Compare, for example, such occasions for fallacy as are supplied by "Epimenides is a liar" or "That surface is red," which may be resolved into "All or some statements of Epimenides are false," "All or some of the surface is red."

The Epimenides paradox appears explicitly in "Mathematical Logic as Based on the Theory of Types", by Bertrand Russell, in the American Journal of Mathematics, volume 30, number 3 (July, 1908), pages 222–262, which opens with the following:

The oldest contradiction of the kind in question is the Epimenides. Epimenides the Cretan said that all Cretans were liars, and all other statements made by Cretans were certainly lies. Was this a lie?
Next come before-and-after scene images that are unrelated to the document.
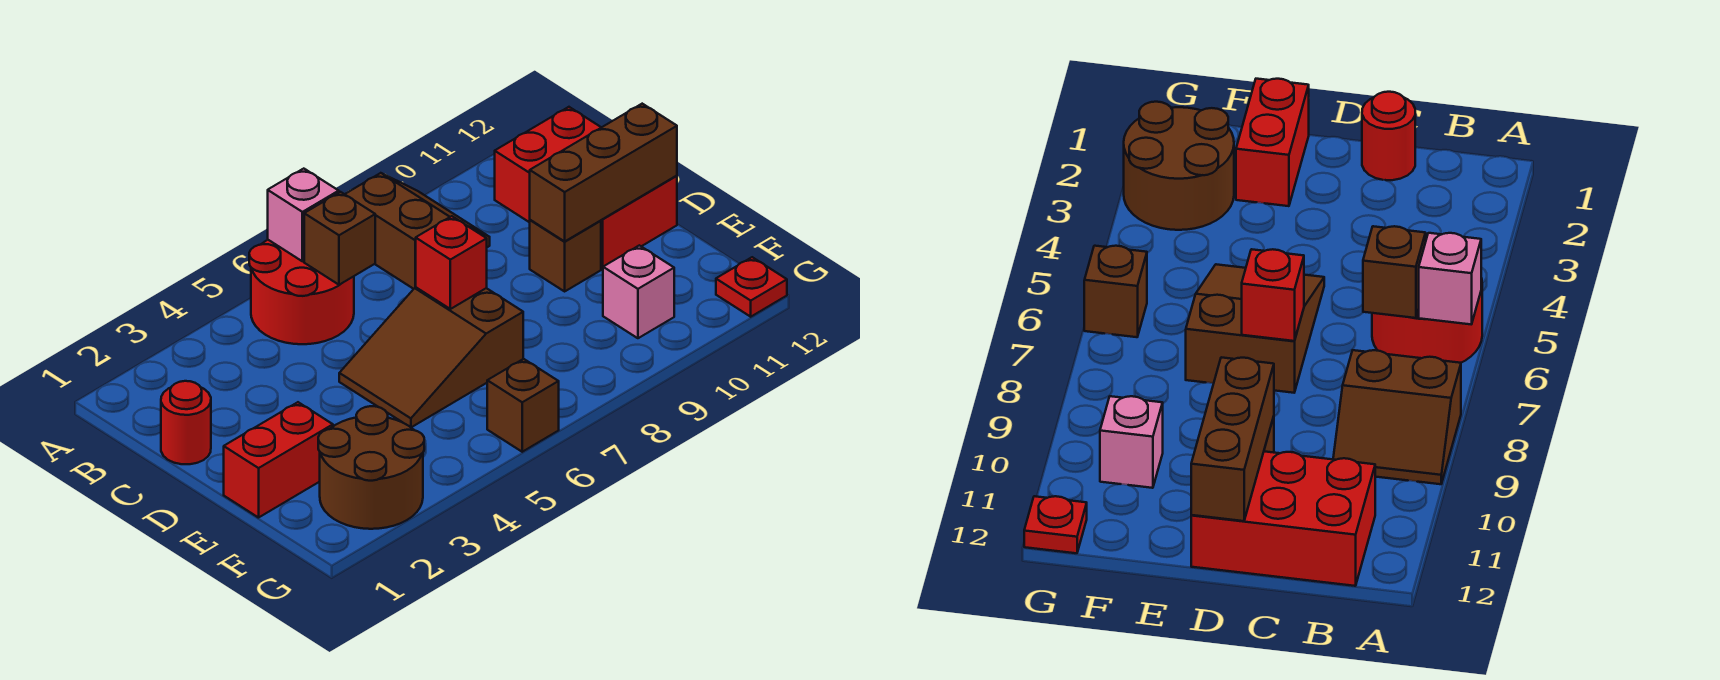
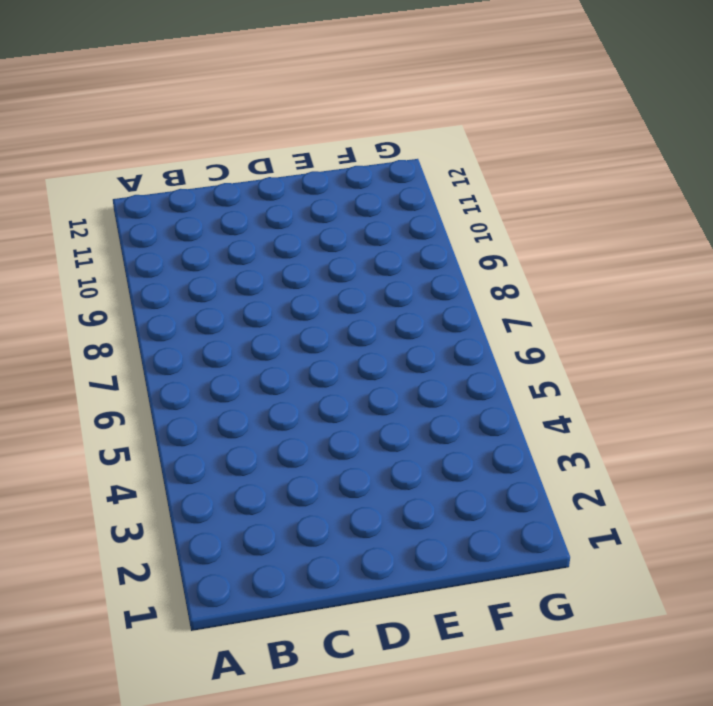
none -> red 2x2 round brick [249,240,354,344]
none -> brown 2x2 slope [345,173,490,289]
none -> red 2x3 brick [495,107,677,269]

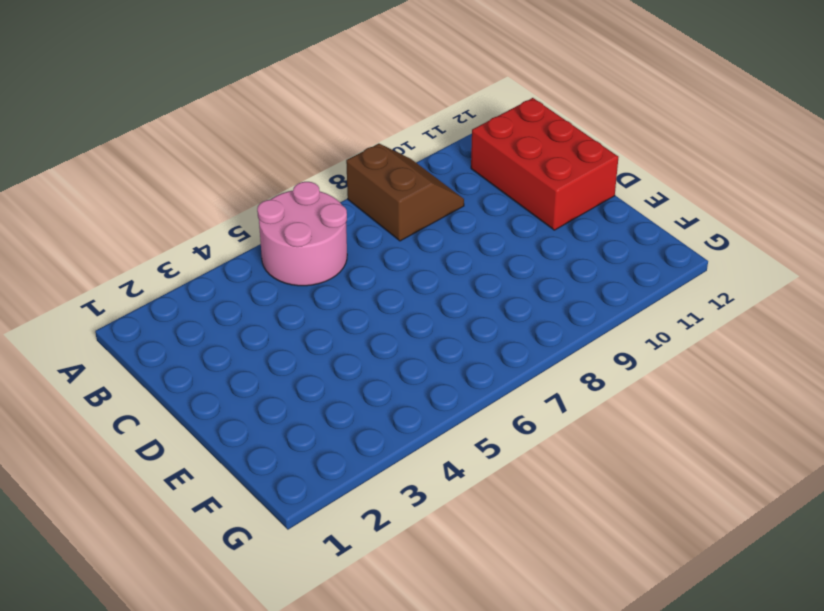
pink 2x2 round brick [257,182,347,286] -> red 2x2 round brick [249,240,354,344]
none -> red 1x1 round brick [161,381,211,464]
none -> brown 2x3 slope [339,287,523,427]
none -> brown 1x1 brick [530,220,601,291]

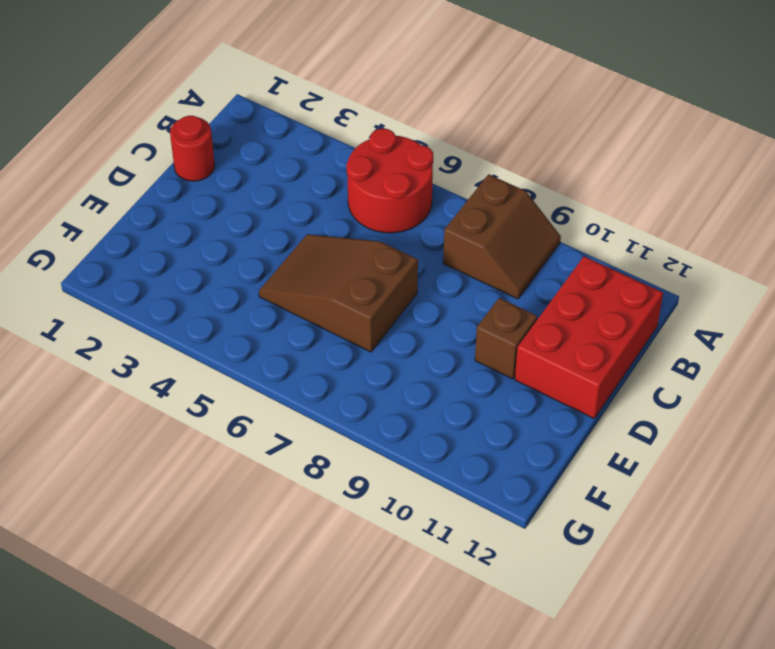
none -> red 1x2 brick [224,402,333,518]
none -> brown 2x2 round brick [318,406,424,529]
none -> pink 1x1 brick [603,245,674,338]

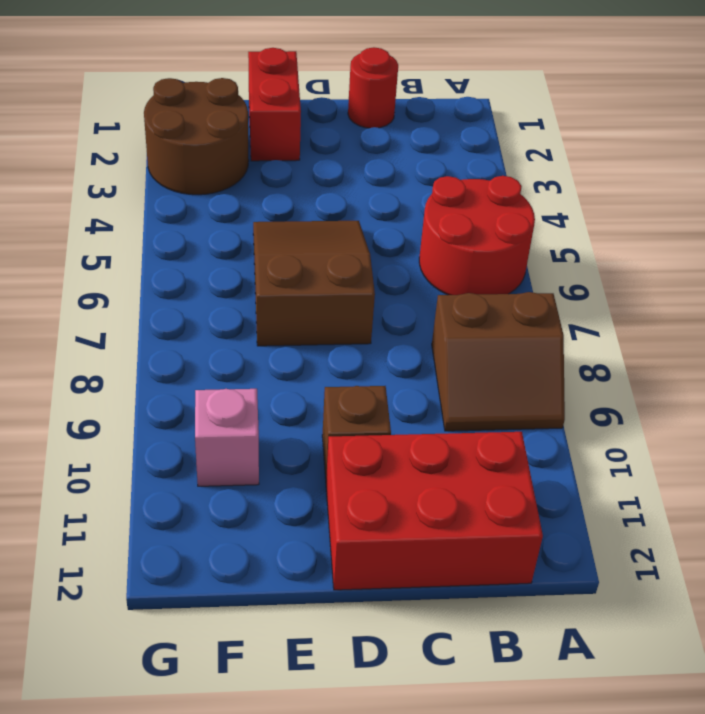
none -> brown 1x1 brick [487,359,559,452]
none -> red 1x1 plate [716,257,787,317]
none -> pink 1x1 brick [268,169,339,261]

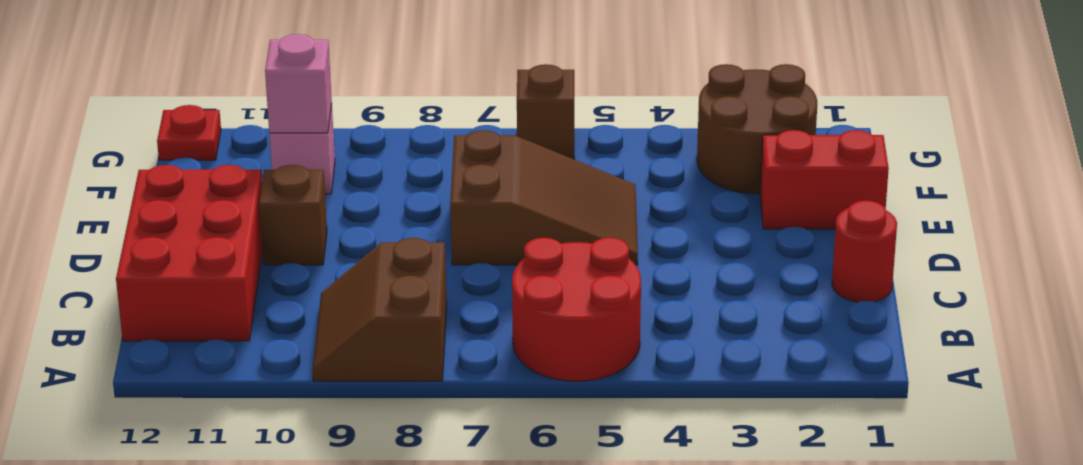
pink 1x1 brick [265,34,332,133] -> pink 1x1 brick moved to [268,169,339,261]
none -> brown 1x1 brick [304,192,375,285]
none -> red 1x1 brick [415,216,487,309]
none -> brown 1x3 brick [530,104,677,241]

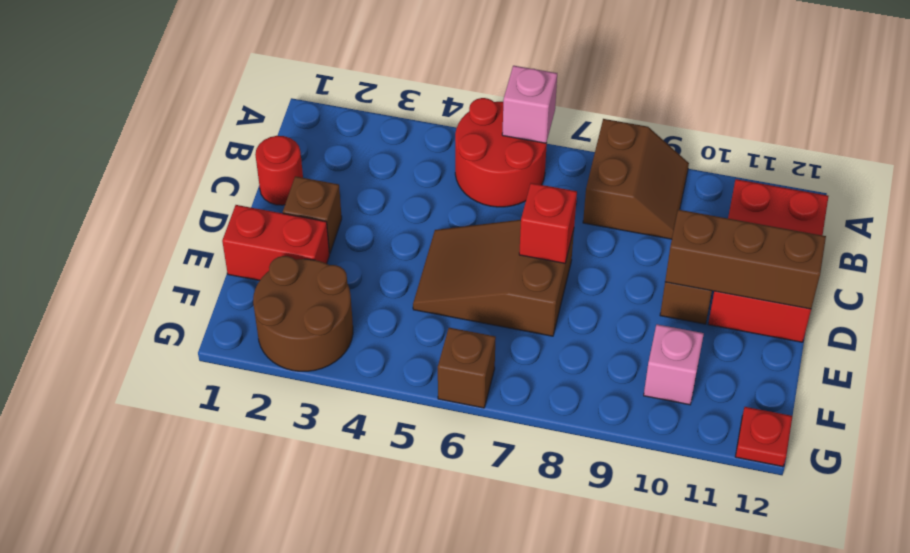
brown 1x1 brick [283,176,342,254] -> brown 1x1 brick moved to [304,192,375,285]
In that article, Russell uses the Epimenides paradox as the point of departure for discussions of other problems, including the Burali-Forti paradox and the paradox now called Russell's paradox. Since Russell, the Epimenides paradox has been referenced repeatedly in logic. Typical of these references is Gödel, Escher, Bach by Douglas Hofstadter, which accords the paradox a prominent place in a discussion of self-reference.

It is also believed that the "Cretan tales" told by Odysseus in The Odyssey by Homer are a reference to this paradox.

In The Second Sex (1949) Simone de Beauvoir writes "I think certain women are still best suited to elucidate the situation of women. It is a sophism to claim that Epimenides should be enclosed within the concept of Cretan and all Cretans within the concept of liar: it is not a mysterious essence that dictates good or bad faith to men and women".